Incident Response Lead

** Open to remote within the East Coast only**

At JFrog, we’re reinventing DevOps to help the world’s greatest companies innovate -- and we want you along for the ride. This is a special place with a unique combination of brilliance, spirit and just all-around great people. Here, if you’re willing to do more, your career can take off. And since software plays a central role in everyone’s lives, you’ll be part of an important mission. Thousands of customers, including the majority of the Fortune 100, trust JFrog to manage, accelerate, and secure their software delivery from code to production -- a concept we call “liquid software.” Wouldn't it be amazing if you could join us in our journey?
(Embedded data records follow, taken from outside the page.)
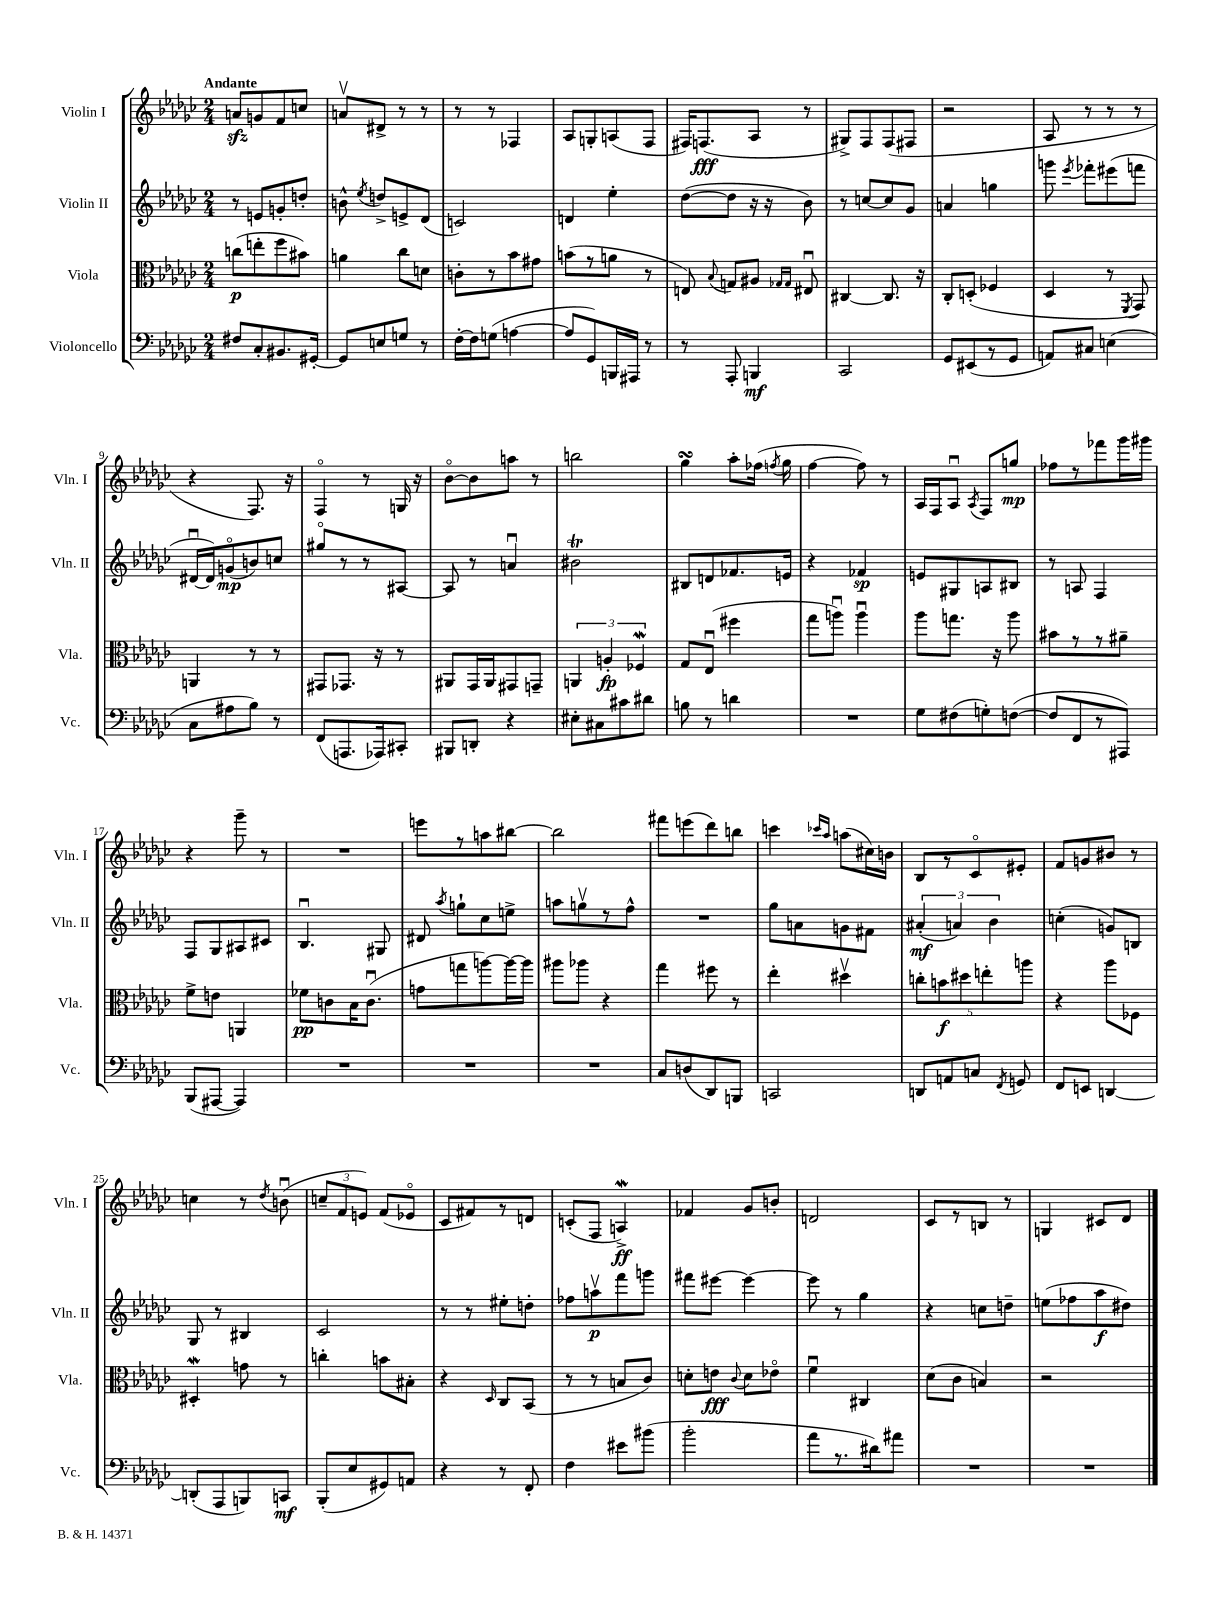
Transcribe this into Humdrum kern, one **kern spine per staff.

**kern	**kern	**kern	**kern
*staff4	*staff3	*staff2	*staff1
*clefF4	*clefC3	*clefG2	*clefG2
*k[b-e-a-d-g-c-]	*k[b-e-a-d-g-c-]	*k[b-e-a-d-g-c-]	*k[b-e-a-d-g-c-]
*M2/4	*M2/4	*M2/4	*M2/4
8F#/L	(8cc\L	8r	8a/L
8C-'/	8ee'\	8e/L	8g/
8.BB#/	8ff\	8g'/	8f/
.	8b#\J)	8dd'/J	8cc/J
[16GG#'/Jk	.	.	.
=	=	=	=
8GG#/]L	4a\	8b^^\	8av/L
.	.	8qee-/	.
8E/	.	8dd^/L	8d#^/J
8G/J	8cc-\L	8e^/	8r
8r	8d\J	(8d-/J	8r
=	=	=	=
[16F'\LL	8c'\L	2c/)	8r
16F\]J	.	.	.
(8G\J	8r	.	8r
[4A\	8b-\	.	4F-/
.	8g#\J	.	.
=	=	=	=
8A/]L	(8b\L	4d/	8A-/L
8GG-/)	8r	.	8G'/
16BBB/L	8a\J	4ee-'\	(8A/
16AAA#/JJ	.	.	.
8r	8r	.	8F/J
=	=	=	=
8r	8E/)	([8dd-\L	16F#/LK)
.	.	.	(8.F/
.	8qqB-/	.	.
8AAA-'/	8G/L	8dd-\]J	.
4BBB/	8A#/J	16r	8A-/J
.	.	16r	.
.	16qqG-/LL	.	.
.	16qqG-/JJ	.	.
.	8E#u/	8b-\)	8r
=	=	=	=
2CC-/	[4C#/	8r	8G#^/L)
.	.	[8cc/L	8F/
.	8.C#/]	8cc/]	(8F/
.	.	8g-/J	8F#/J
.	16r	.	.
=	=	=	=
8GG-/L	8C-'/L	4a/	2r
(8EE#/	(8D'/J	.	.
8r	4F-/	4gg\	.
8GG-/J	.	.	.
=	=	=	=
8AA/L)	4D-/	8ggg\	8A-/
.	.	8qeee-/	.
8C#/J	.	8fff-'\L	8r
(4E\	8r	(8eee#\	8r
.	8qFF/	.	.
.	8GG-/)	8fff\J	8r
=	=	=	=
8C-\L	4AA/	[16d#u/LL	4r
.	.	16d#/]J)	.
8A#\	.	(8go/	.
8B-\J)	8r	8b/)	8.F/)
8r	8r	8cc/J	.
.	.	.	16r
=	=	=	=
(8FF/L	8GG#/L	8gg#o/L	4Fo/
8.AAA/	8.GG-/J	8r	.
.	.	8r	8r
16AAA-/k)	16r	.	.
8CC#'/J	8r	[8A#/J	16G/
.	.	.	16r
=	=	=	=
8BBB#/L	8AA#/L	8A#/]	[8b-o\L
8DD'/J	16GG-/L	8r	8b-\]
.	16AA#/J	.	.
4r	8GG#/	4au/	8aa\J
.	8GG~/J	.	8r
=	=	=	=
8E#'\L	6AA/	2b#\	2bb\
8C#\	.	.	.
.	6A'/	.	.
8c#\	.	.	.
.	6F-/	.	.
8d#\J	.	.	.
=	=	=	=
8B\	8G-/L	8B#/L	4gg-\
8r	(8E-u/J	8d/	.
4d\	4ff#\	8.f-/	8aa-'\L
.	.	.	(16ff-\Jk
.	.	.	8qff/
.	.	16e/Jk	16gg-\
=	=	=	=
2r	8gg-\L	4r	[4ff\
.	8aau\J)	.	.
.	4aau\	4f-/	8ff\])
.	.	.	8r
=	=	=	=
8G-\L	8aa-\L	8e/L	16A-/LL
.	.	.	16F/J
(8F#\	8.gg\J	8G#/	8A-u/J
.	.	.	8qA-/
8G'\)	.	8A/	8F/L
.	16r	.	.
([8F\J	8aa-\	8B#/J	8gg/J
=	=	=	=
8F/]L	8b#\L	8r	8ff-\L
8FF/	8r	8A/	8r
8r	8r	4F/	8fff-\
8AAA#/J)	8a#~\J	.	16ggg-\L
.	.	.	16ggg#\JJ
=	=	=	=
(8BBB-/L	8f^\L	8F/L	4r
[8AAA#/J	8e\J	8G-/	.
4AAA#/])	4AA/	8A#/	8ggg-~\
.	.	8c#/J	8r
=	=	=	=
2r	8f-\L	4.B-u/	2r
.	8c\	.	.
.	16B-\K	.	.
.	(8.cu\J	.	.
.	.	8G#/	.
=	=	=	=
2r	8g\L	8d#/	8eee\L
.	.	8qaa-/	.
.	8gg\	8gg`\L	8r
.	[8aa\)	8cc-\	8aa\
.	16aa\_L	8ee^\J	[8bb#\J
.	16aa\]JJ	.	.
=	=	=	=
2r	8aa#\L	8aa\L	2bb#\]
.	8aa-\J	8ggv\	.
.	4r	8r	.
.	.	8ff^^\J	.
=	=	=	=
8C-/L	4gg-\	2r	8fff#\L
(8D/	.	.	(8eee\
8DD-/)	8ff#\	.	8ddd-\)
8BBB/J	8r	.	8bb\J
=	=	=	=
2CC/	4ee-'\	8gg-\L	4ccc\
.	.	8a\	.
.	.	.	16qqccc-/LL
.	.	.	16qqaa-/JJ
.	4dd#v\	8g\	(8aa\L
.	.	8f#\J	16cc#\L)
.	.	.	16b\JJ
=	=	=	=
8DD/L	10cc'\L	(6a#'/	8B-/L
.	10b\	.	.
8AA/	.	.	8r
.	.	6a/)	.
.	10dd#\	.	.
8C/J	.	.	8c-o/
.	10ee'\	.	.
.	.	6b-\	.
8qFF/	.	.	.
8GG/	.	.	8e#'/J
.	10aa\J	.	.
=	=	=	=
8FF/L	4r	(4cc'\	8f/L
8EE/J	.	.	8g/
[4DD/	8aa-\L	8g/L)	8b#/J
.	8F-\J	8B/J	8r
=	=	=	=
(8DD'/]L	4D#'/	8G-/	4cc\
8AAA-/	.	8r	.
8BBB/)	8g\	4B#/	8r
.	.	.	8qdd-/
8CC/J	8r	.	(8bu\
=	=	=	=
(8BBB-'/L	4cc'\	2c-/	12cc~/L
.	.	.	12f/
8E-/	.	.	.
.	.	.	12e/J)
8GG#/)	8b\L	.	(8f/L
8AA/J	8B#'\J	.	8e-o/J
=	=	=	=
4r	4r	8r	8c-/L
.	.	8r	8f#/)
.	16qqD-/	.	.
8r	8C-/L	8ee#'\L	8r
8FF'/	(8BB-/J	8dd'\J	8d/J
=	=	=	=
4F\	8r	8ff-\L	(8c'/L
.	8r	8aav\	8F/J
8e#\L	8B/L	8fff\	4A^/)
(8b#\J	8c-/J)	8ggg\J	.
=	=	=	=
2b-'\	8d'\L	8fff#\L	4f-/
.	8e\J	[8eee#\J	.
.	8qqc-/	.	.
.	8d\L	4eee#\_	8g-/L
.	8e-o\J	.	8b'/J
=	=	=	=
8a-\L	4fu\	8eee#\]	2d/
8.r	.	8r	.
.	4C#/	4gg-\	.
16d#\k)	.	.	.
8a#\J	.	.	.
=	=	=	=
2r	(8d-\L	4r	8c-/L
.	8c-\J	.	8r
.	4B/)	8cc\L	8B/J
.	.	8dd~\J	8r
=	=	=	=
2r	2r	(8ee\L	4G/
.	.	8ff-\	.
.	.	8aa-\	8c#/L
.	.	8dd#\J)	8d-/J
==	==	==	==
*-	*-	*-	*-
As the Incident Response Lead, you will be the captain of the front-line defense. You won't just respond to threats; you will build the team and the infrastructure that detects them before they happen. You will lead a group of high-performing engineers to mature our Incident Response program, automate security operations, and partner with R&D and DevOps to ensure our "liquid software" remains secure.

• Incident Commander: Act as the primary escalation point for high-priority security incidents, leading the triage, containment, and post-mortem processes.
• Drive Automation: Champion "Security as Code" by leading the development of internal tools (Python/Go) to automate monitoring and remediation.
• Cross-Functional Partnership: Collaborate with SRE, DevOps, and Product teams to drive holistic fixes for systemic architectural vulnerabilities.
• Evangelize Security: Build a culture of security across the organization through training, documentation, and proactive risk management.

• Optional: Leadership Experience: 2+ years of experience leading technical teams or acting as a formal mentor/technical lead in a security context.
• Deep Technical Roots: 7+ years of industry experience in IR with a focus on Information Security principles.
• Cloud Mastery: Proven expertise in attack and mitigation methods within complex AWS, GCP, or Azure environments.
• Incident Response Prowess: Extensive experience in risk prioritization and managing the lifecycle of security incidents in a global production environment.
• Technical Breadth: Mastery in at least 5 of the following:
  
  • Endpoint Protection (EDR/XDR) & Zero Trust architecture.
  • Identity Management (IAM/IDM) and SSO/SAML.
  • Security Analytics (SIEM/Logging) such as ELK or Splunk.
  • Container Security (Docker, Kubernetes).
  • Email Protection & Patch Management.
• Coding Proficiency: Ability to review and guide the development of security tools in Python or Go.
• Communication: Exceptional ability to translate complex technical risks into actionable business insights for stakeholders.

• Open to remote work for candidates outside a reasonable commuting distance to the Atlanta office.
• At JFrog, base salary is only one component of our compensation package.
• This position has a base salary range between $185,000 to $200,000.  Base salary will be based on your skills, qualifications, experience and location.
• This position also includes an equity package of restricted stock units (RSU).  In addition, JFrog employees are eligible to participate in our Employee Stock Purchase Plan.
• JFrog provides employees comprehensive benefits including medical, dental, vision, retirement, wellness and much more!

JFrog is an Equal Employment Opportunity Employer. All qualified applicants will receive consideration for employment without regard to race, color, creed, religion, sex, sexual orientation, national origin or nationality, ancestry, age, disability, gender identity or expression, marital status or any other category protected by law.